Mengetahui Jepang yang menyerah tanpa syarat kepada sekutu, Hamid Rusdi bersama dengan para pejuang yang lain melakukan pelucutan senjata kepada tentara Jepang. Pelucutan senjata di Malang berjalan damai, tak seperti di daerah lainnya. Kepiawaian Hamid Rusdi melakukan pendekatan membuat tak ada insiden berdarah di Malang.
“Pelucutan senjata tentara Jepang itu bukan perkara mudah. Tetapi Hamid Rusdi saat itu menjadi komandannya dengan gagah berani melucuti senjata tentara Jepang,” ujarnya.
Setelah momen Proklamasi Kemerdekaan Indonesia, Hamid Rusdi direkrut menjadi Badan Keamanan Rakyat atau yang saat ini disebut TNI.
Selama karir militernya Hamid Rusdi mendapatkan pangkat Letnan Kolonel. Namun pada 1948, atas alasan efisiensi keuangan negara, pangkatnya turun menjadi Mayor. Setahun berselang Hamid Rusdi kembali ikut dalam pertempuran Agresi Militer Belanda II.
Pada pertempuran ini Hamid Rusdi memimpin kelompok pejuang bernama Gerilya Rakyat Kota (GRK). Dari kelompok inilah bahasa walikan atau bahasa terbalik mulai digunakan. Tujuannya adalah untuk mengelabui mata-mata dari Belanda.
“Jadi contohnya apabila ingin bicara bagus sekali atau apik sekali diganti jadi kipa ilakes.
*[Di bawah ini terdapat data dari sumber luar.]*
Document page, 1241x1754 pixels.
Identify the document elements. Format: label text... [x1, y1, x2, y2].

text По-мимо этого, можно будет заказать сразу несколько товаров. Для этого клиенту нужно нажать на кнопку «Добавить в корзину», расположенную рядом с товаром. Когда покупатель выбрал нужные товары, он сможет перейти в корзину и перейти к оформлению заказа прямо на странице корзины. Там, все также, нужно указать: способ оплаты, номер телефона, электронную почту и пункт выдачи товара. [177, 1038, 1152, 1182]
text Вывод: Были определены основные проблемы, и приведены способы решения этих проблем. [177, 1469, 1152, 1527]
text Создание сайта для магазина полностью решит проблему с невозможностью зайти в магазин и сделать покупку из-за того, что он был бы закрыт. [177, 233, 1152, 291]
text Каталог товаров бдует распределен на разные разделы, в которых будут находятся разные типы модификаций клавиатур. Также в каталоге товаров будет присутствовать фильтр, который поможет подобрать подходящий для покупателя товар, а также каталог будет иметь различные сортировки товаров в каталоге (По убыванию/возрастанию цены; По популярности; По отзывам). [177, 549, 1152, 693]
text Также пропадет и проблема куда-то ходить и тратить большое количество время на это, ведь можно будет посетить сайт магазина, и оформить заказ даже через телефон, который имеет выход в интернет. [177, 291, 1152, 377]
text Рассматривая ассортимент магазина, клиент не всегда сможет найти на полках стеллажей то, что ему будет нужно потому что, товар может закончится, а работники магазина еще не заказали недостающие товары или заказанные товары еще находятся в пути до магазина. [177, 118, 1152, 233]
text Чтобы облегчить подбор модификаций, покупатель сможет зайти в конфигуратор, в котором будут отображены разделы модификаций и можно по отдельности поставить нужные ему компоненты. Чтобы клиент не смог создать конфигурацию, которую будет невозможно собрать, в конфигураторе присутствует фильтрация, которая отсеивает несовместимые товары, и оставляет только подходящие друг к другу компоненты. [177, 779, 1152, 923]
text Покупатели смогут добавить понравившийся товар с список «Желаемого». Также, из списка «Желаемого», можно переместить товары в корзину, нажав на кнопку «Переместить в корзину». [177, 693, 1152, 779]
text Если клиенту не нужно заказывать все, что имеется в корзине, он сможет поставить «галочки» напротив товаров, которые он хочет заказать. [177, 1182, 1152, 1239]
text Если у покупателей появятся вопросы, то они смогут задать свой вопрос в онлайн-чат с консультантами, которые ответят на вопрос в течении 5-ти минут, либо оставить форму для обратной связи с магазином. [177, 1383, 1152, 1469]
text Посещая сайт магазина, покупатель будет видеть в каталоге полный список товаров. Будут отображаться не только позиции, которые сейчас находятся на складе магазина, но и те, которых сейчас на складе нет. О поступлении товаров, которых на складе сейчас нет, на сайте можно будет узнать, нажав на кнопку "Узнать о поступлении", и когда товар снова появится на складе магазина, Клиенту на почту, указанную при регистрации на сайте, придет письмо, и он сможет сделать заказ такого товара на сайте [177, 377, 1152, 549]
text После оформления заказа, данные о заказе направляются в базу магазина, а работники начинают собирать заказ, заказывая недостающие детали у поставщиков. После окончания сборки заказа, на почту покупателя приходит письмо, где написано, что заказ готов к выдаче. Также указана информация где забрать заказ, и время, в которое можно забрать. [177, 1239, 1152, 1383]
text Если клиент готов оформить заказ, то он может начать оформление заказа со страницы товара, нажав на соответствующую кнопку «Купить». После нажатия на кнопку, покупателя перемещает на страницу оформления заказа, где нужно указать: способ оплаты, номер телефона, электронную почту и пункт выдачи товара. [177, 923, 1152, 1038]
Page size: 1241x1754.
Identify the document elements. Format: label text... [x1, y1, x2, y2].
Bahasa walikan ini untuk mengelabui Belanda saat itu,” ucap pria yang pernah menjabat sebagai sekretaris Tim Ahli Cagar Budaya (TACB).
Pada Agresi Militer Belanda II ini Hamid Rusdi huhur di tangan penjajah pada 8 Maret 1949. Ia terkena tembakan pasukan kolonial di pinggir sungai di Wonokoyo, Kedungkandang.
Hamid Rusdi meninggal dunia pada usia 38 tahun. Ia dimakamkan di Taman Makam Pahlawan Suropati, Kota Malang pada akhir 1949.
Nama Hamid Rusdi saat ini diabadikan di Kota Malang menjadi nama jalan, terminal, hingga konsumennya dibangun di Jalan Simpang Balapan, dekat Jalan Besar Ijen, Lowokwaru, Malang, Jawa Timur.